> TASK SET:
**1)** Name each product or service that the article on Microsoft analytics in 2016 says Microsoft announced R integration with.
**2)** In the article on Microsoft analytics in 2016, which company did Microsoft acquire in 2015?
**3)** Resume the article on Microsoft analytics in 2016 after its final sentence.

Microsoft Analytics in 2016

Allan Engelhardt

6 years ago

[This article was first published on CYBAEA on R, and kindly contributed to R-bloggers]. (You can report issue about the content on this page here)

Want to share your content on R-bloggers? click here if you have a blog, or here if you don't.

If you had asked me two years ago if Microsoft was a serious vendor for data science and analytics infrastructure and tools, I would have laughed. At the time their offering seemed to me to consist of Excel against SQL Server. There is nothing really wrong (or exciting) about SQL Server, but friends don’t let friends use Excel for data analysis or indeed for anything that matters at all, so that whole proposition was a non-starter. But things have moved on, so how does Microsoft stack up now (mid-2016)? (You can skip right to our conclusions if you are impatient.)

In 2015 Microsoft acquired Revolution Analytics (MSFT, Revo) which gave them a serious and scalable tool for data science, visualization, and statistical analysis. This is based on the open source R implementation which has massive mind-share making it easily the most popular serious data science tool, but adds easy scalability and enterprise features.

And they announced integration with Apache Spark (Microsoft Azure HDInsight), Azure Machine Learning, and SQL Server, which suddenly looks like a serious platform. Add a 75% reduction in the price of Power BI (and a reasonable free version) and various other enhancements, and it is looking really interesting.

So is it ready for prime-time? I had the opportunity this week to spend four days with the Microsoft teams to find out. We focused on the R environments and integrations and received plenty of hands-on experience.

Solutions components

We covered the following solutions components:

The scalable rx* model and data processing functions using the XDF file format.

> SUPPLIED MATERIAL:
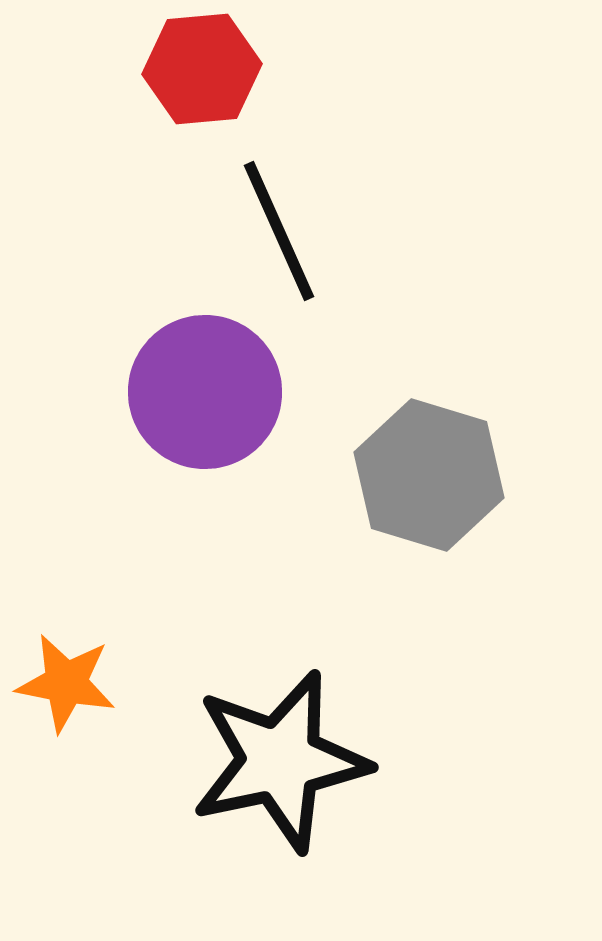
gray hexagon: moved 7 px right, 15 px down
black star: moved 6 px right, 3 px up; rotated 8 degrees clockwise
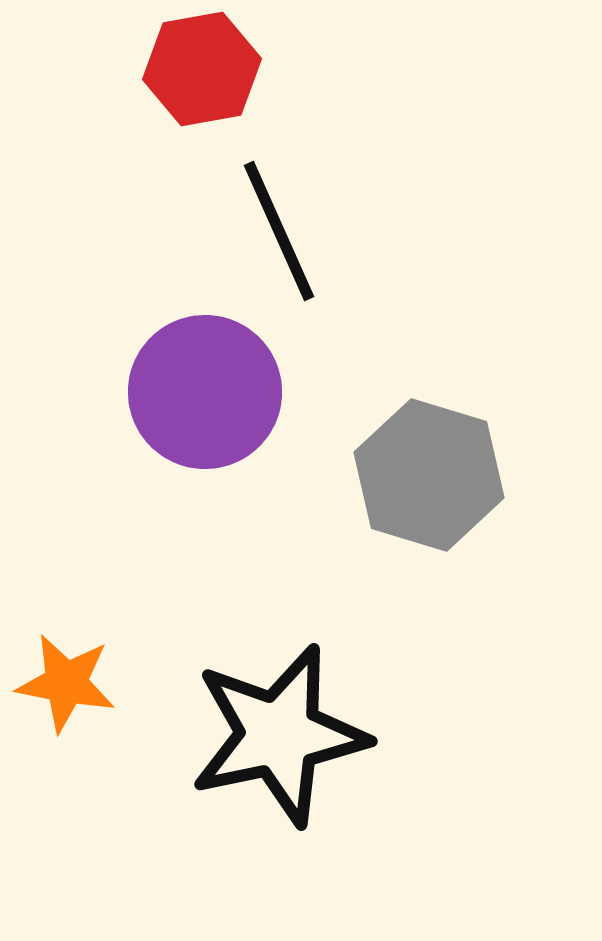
red hexagon: rotated 5 degrees counterclockwise
black star: moved 1 px left, 26 px up
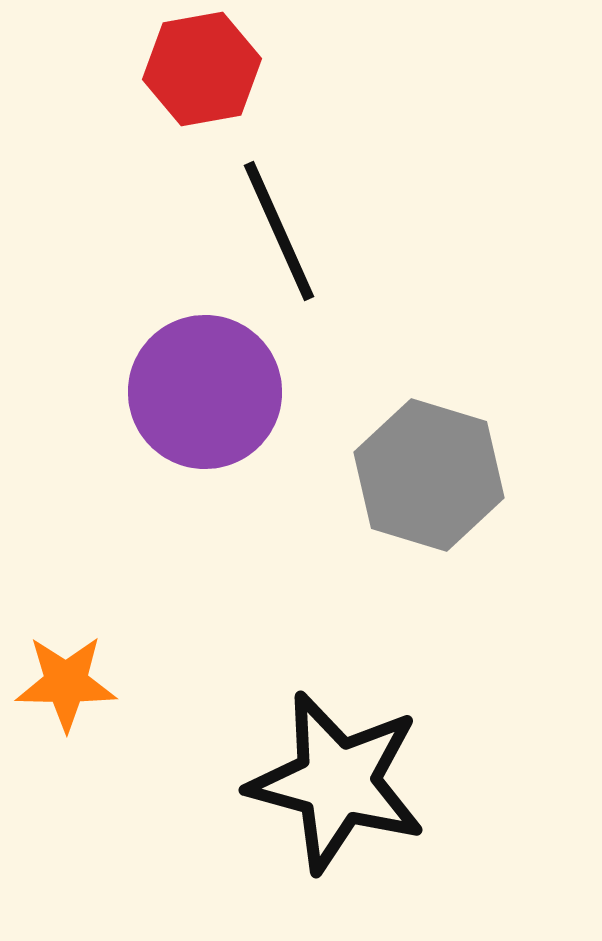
orange star: rotated 10 degrees counterclockwise
black star: moved 58 px right, 47 px down; rotated 27 degrees clockwise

> OUTPUTS:
**1)** Apache Spark (Microsoft Azure HDInsight), Azure Machine Learning, and SQL Server.

**2)** Revolution Analytics.

**3)**
The integration with the dplyr package through dplyrXdf for streaming data manipulation.
The Apache Spark / HDInsight integration: using essentially the same syntax, but automatically distributed over a Spark cluster.
The Microsoft SQL Server integration: Using the same rx* functions against database tables either from the client or running on the SQL Server.
Running R inside the SQL Server using stored procedures (and sp_execute_external_script).

1. Scalable model and data processing functions

This is the venerable technology from Revolutions. It provides functions that work transparently on chunks of data which means you have no issues of memory limitations. For data processing the key function is rxDataStep which does all the transformations you would expect and is supported by rxMerge for merging data and rxImport for importing data files. This all works well and was the core offering from Revolutions, along with the XDF file storage format which allows efficient processing of large data.

For data exploration you have comprehensive summaries (including approximate median), contingency tables, and cross tabulations, and there is a small but useful selection of data visualization functions. Models are currently limited to

Linear Regression Models (rxLinMod)
Logistic Regression (rxLogit)
Generalized Linear Models (rxGlm)
Classification and Regression Trees (rxDTree)
Stochastic Gradient Boosted Decision Trees (rxBTrees)
Classification and Regression Decision Forests (rxDForest)
K-Means Clustering (rxKmeans)
Naive Bayes Classifier (rxNaiveBayes)

More model types are apparently in the works. I hope to see association rules (the Apriori and Eclat algorithms at least) and anomaly detection (eg one-class support vector machines) at least. I hear rumours that support vector machines (SVM) are coming soon, and of course they provide the infrastructure for you to implement your own models.

Nothing new here compared to the Revolutions offering when you are working on XDF files. What is new is the seamless integration with Spark clusters meaning that you can easily run any of these models on an efficient distributed environment.

The code we went through is here: MRS for SAS Users

2. Streaming data manipulation the `dplyr` way

This is the dplyrXdf package which was announced about three months ago. At the moment you have to install it from the dplyrXdf GitHub page.

I was skeptical at the start but quickly convinced. If you want to quickly compare the syntax you can see the course material here. So you get the dplyr syntax, that’s nice. But you get it distributed on a Spark cluster with (almost) no change of code: that’s awesome! (And you don’t have to keep track of your temporary files: that is sometimes useful.)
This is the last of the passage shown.